L’album in oggetto è essenzialmente diverso da qualsiasi altra cosa Chet avesse mai fatto nei dischi precedenti, soprattutto ebbe la possibilità di tradurre completamente i sentimenti in azione. Termini come «cool» e «hard bop», potrebbero risultare fuorvianti e pericolosi nella valutazione di questo lavoro. Non esiste nulla di automaticamente privo di emozioni e ascetico nel cool jazz; così come l’hard bop non significa necessariamente forza bruta e suoni spigolosi. Il punto di incontro, ma anche di scontro e di rottura di certi schematismi manichei va ricercato propri all’interno di questo disco, dove le dighe ideologiche crollano e le acque creative, nuovamente limpide, fluiscono a meraviglia.
Su tre lunghi brani, «Fair Weather», «Blue Thoughts», «Hotel 49», Baker collabora con Johnny Griffin, talentuoso sax tenore, di certo uno dei migliori sulla piazza in quei giorni, fatta eccezione per alcuni mostri sacri. Griffin, originario di Chicago, veniva associato principalmente a Thelonious Monk ed ai Jazz Messengers di Art Blakey, il che avrebbe potuto far supporre che lui e Baker non potessero operare sulla medesima lunghezza d’onda. I fatti dimostrarono il contrario: i due si mescolano e si compensano molto bene a vicenda. Il vigoroso Griffin suona, scoprendo un’inedita vena lirica, mentre Baker, dal canto suo, interviene sullo strumento in maniera più diretta e decisa del solito. Due dei brani che suggellarono il sodalizio sassofono-tromba erano firmati da Benny Golson, giovane e brillante compositore-arrangiatore della costa orientale, autore fra i più melodici di quegli anni. «Hotel 49» è la prima composizione registrata di Owen Marshall, allora promettente autore.

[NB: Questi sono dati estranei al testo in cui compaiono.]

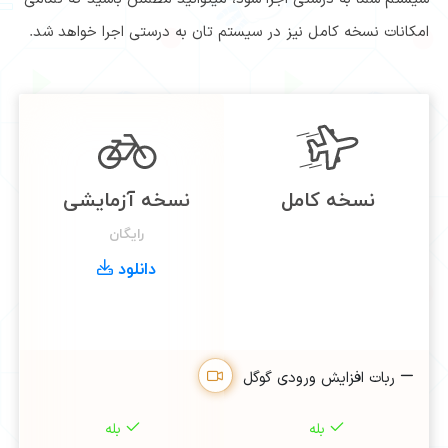
امکانات نسخه کامل نیز در سیستم تان به درستی اجرا خواهد شد.
نسخه کامل
نسخه آزمایشی
رایگان
دانلود
ربات افزایش ورودی گوگل
بله
بله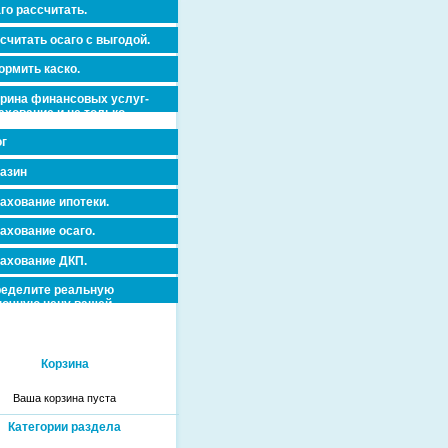
го рассчитать.
считать осаго с выгодой.
рмить каско.
рина финансовых услуг-
ахование и не только.
г
азин
ахование ипотеки.
ахование осаго.
ахование ДКП.
еделите реальную
очную цену вашей
вижимости и ускорьте ее
дажу или сдачу в аренду!
Корзина
Ваша корзина пуста
Категории раздела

A tutte e sei le tracce è garantito il un sostegno vivace e serrato di una sezione ritmica di rilievo: Al Haig, pianista schietto e sensibile faceva parte della cosiddetta categoria «veterano giovanile» per aver lavorato con Dizzy Gillespie e Charlie Parker durante gli anni 40; Paul Chambers, giovane bassista d’eccezione, in quel periodo al seguito di Miles Davis e Philly Joe Jones, conosciuto per una lunga collaborazione sempre con Miles Davis, era il batterista più impiegato nelle registrazioni della Riverside. Il terzetto sviluppa una combinazione sonora piuttosto impressionante, che funge da guida e da controllo per tutto l’album, spingendo e sollevando le sorti del trombettista anche in un facile motivetto come «Solar» di Miles Davis, e garantendo un tempo perfetto in tre ballate mezzo-tempo come «Blue Thoughts», «When Lights Are Low» e «Polka Dots and Moonbeams», salvaguardandone la liricità, ma evitando il rischio che potessero diventare soporifere.
«In New York» di Chet Baker è un album di transizione, innovativo ed importante per l’inquieto poeta della tromba: ottima e azzeccata la sequenza narrativa dei brani; tutto è ben calibrato, gli assoli equilibrati e le partiture ben distribuite; i musicisti, come accadeva in quegli anni, assistiti dalle divinità olimpiche con una musa ispiratrice sempre al loro fianco. Se ne ricava l’idea di un Chet Baker felice, almeno libero e divertito con una forza interpretativa mai sentita prima. Del resto il jazz era sempre stato un vecchio giocattolo, bastava capirne il funzionamento ed il piacere diventava assoluto.